**THE TASK:** Excluding pictures, give the entries again exactly as they appear.

**DATASET ENTRIES:**
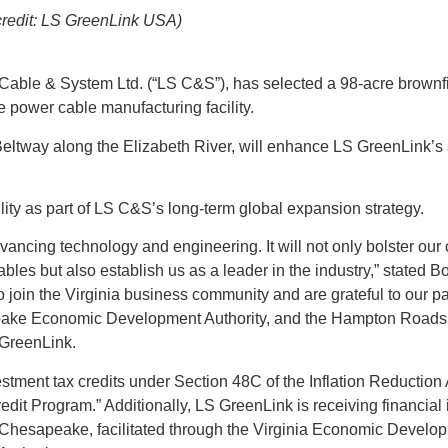
credit: LS GreenLink USA)
able & System Ltd. (“LS C&S”), has selected a 98-acre brownfie
e power cable manufacturing facility.
Beltway along the Elizabeth River, will enhance LS GreenLink’s a
lity as part of LS C&S’s long-term global expansion strategy.
vancing technology and engineering. It will not only bolster our 
les but also establish us as a leader in the industry,” stated 
oin the Virginia business community and are grateful to our par
eake Economic Development Authority, and the Hampton Roads
GreenLink.​
stment tax credits under Section 48C of the Inflation Reduction 
it Program.” Additionally, LS GreenLink is receiving financial 
 Chesapeake, facilitated through the Virginia Economic Develo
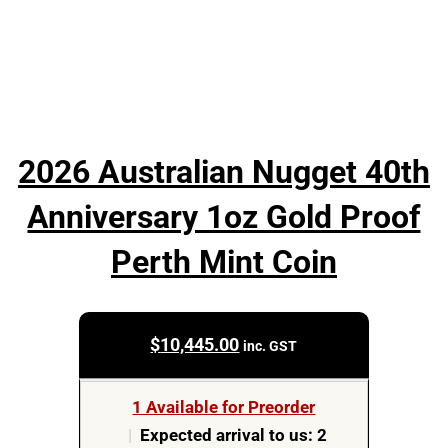
2026 Australian Nugget 40th
Anniversary 1oz Gold Proof
Perth Mint Coin
$
10,445.00
inc. GST
1 Available for Preorder
|
Expected arrival to us: 2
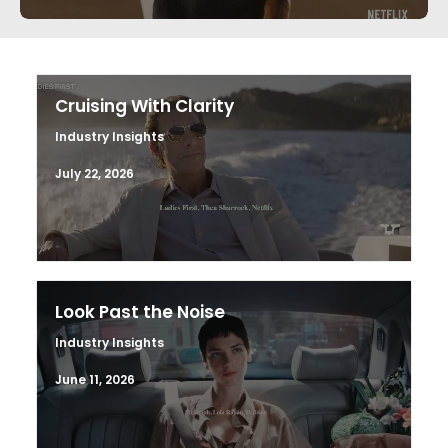
Cruising With Clarity
Industry Insights
July 22, 2026
Look Past the Noise
Industry Insights
June 11, 2026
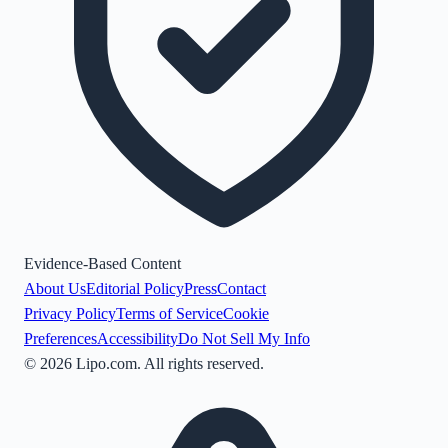
Evidence-Based Content
About Us
Editorial Policy
Press
Contact
Privacy Policy
Terms of Service
Cookie
Preferences
Accessibility
Do Not Sell My Info
©
2026
Lipo.com. All rights reserved.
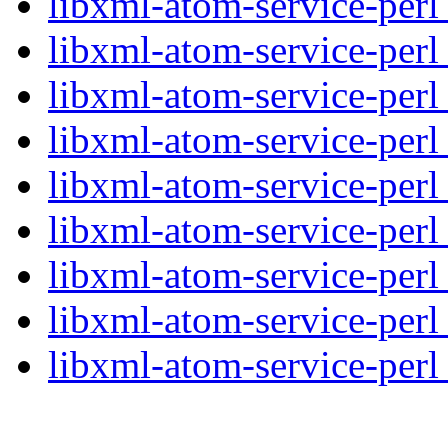
libxml-atom-service-perl
libxml-atom-service-perl
libxml-atom-service-perl
libxml-atom-service-perl
libxml-atom-service-perl
libxml-atom-service-perl
libxml-atom-service-perl
libxml-atom-service-perl
libxml-atom-service-perl_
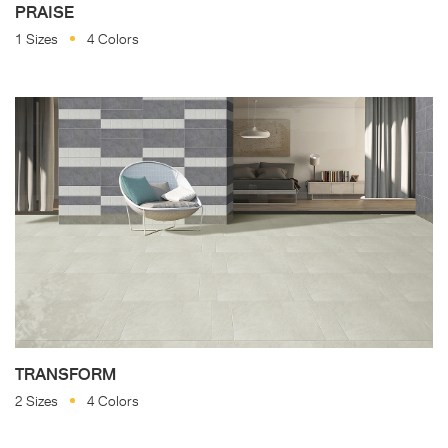
PRAISE
1 Sizes
4 Colors
TRANSFORM
2 Sizes
4 Colors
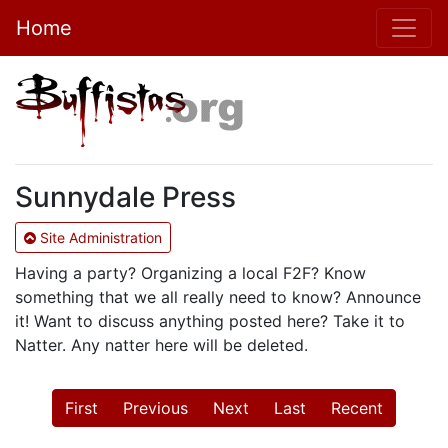
Home
Sunnydale Press
Site Administration
Having a party? Organizing a local F2F? Know
something that we all really need to know? Announce
it! Want to discuss anything posted here? Take it to
Natter. Any natter here will be deleted.
First
Previous
Next
Last
Recent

**WRITTEN RESPONSE:**
credit: LS GreenLink USA)
able & System Ltd. (“LS C&S”), has selected a 98-acre brownfie
e power cable manufacturing facility.
Beltway along the Elizabeth River, will enhance LS GreenLink’s a
lity as part of LS C&S’s long-term global expansion strategy.
vancing technology and engineering. It will not only bolster our 
les but also establish us as a leader in the industry,” stated 
oin the Virginia business community and are grateful to our par
eake Economic Development Authority, and the Hampton Roads
GreenLink.​
stment tax credits under Section 48C of the Inflation Reduction 
it Program.” Additionally, LS GreenLink is receiving financial 
 Chesapeake, facilitated through the Virginia Economic Develo
2026 Australian Nugget 40th
Anniversary 1oz Gold Proof
Perth Mint Coin
$
10,445.00
inc. GST
1 Available for Preorder
|
Expected arrival to us: 2
Cruising With Clarity
Industry Insights
July 22, 2026
Look Past the Noise
Industry Insights
June 11, 2026
Evidence-Based Content
About Us
Editorial Policy
Press
Contact
Privacy Policy
Terms of Service
Cookie
Preferences
Accessibility
Do Not Sell My Info
©
2026
Lipo.com. All rights reserved.
libxml-atom-service-perl
libxml-atom-service-perl
libxml-atom-service-perl
libxml-atom-service-perl
libxml-atom-service-perl
libxml-atom-service-perl
libxml-atom-service-perl
libxml-atom-service-perl
libxml-atom-service-perl_
PRAISE
1 Sizes
4 Colors
TRANSFORM
2 Sizes
4 Colors
Home
Sunnydale Press
Site Administration
Having a party? Organizing a local F2F? Know
something that we all really need to know? Announce
it! Want to discuss anything posted here? Take it to
Natter. Any natter here will be deleted.
First
Previous
Next
Last
Recent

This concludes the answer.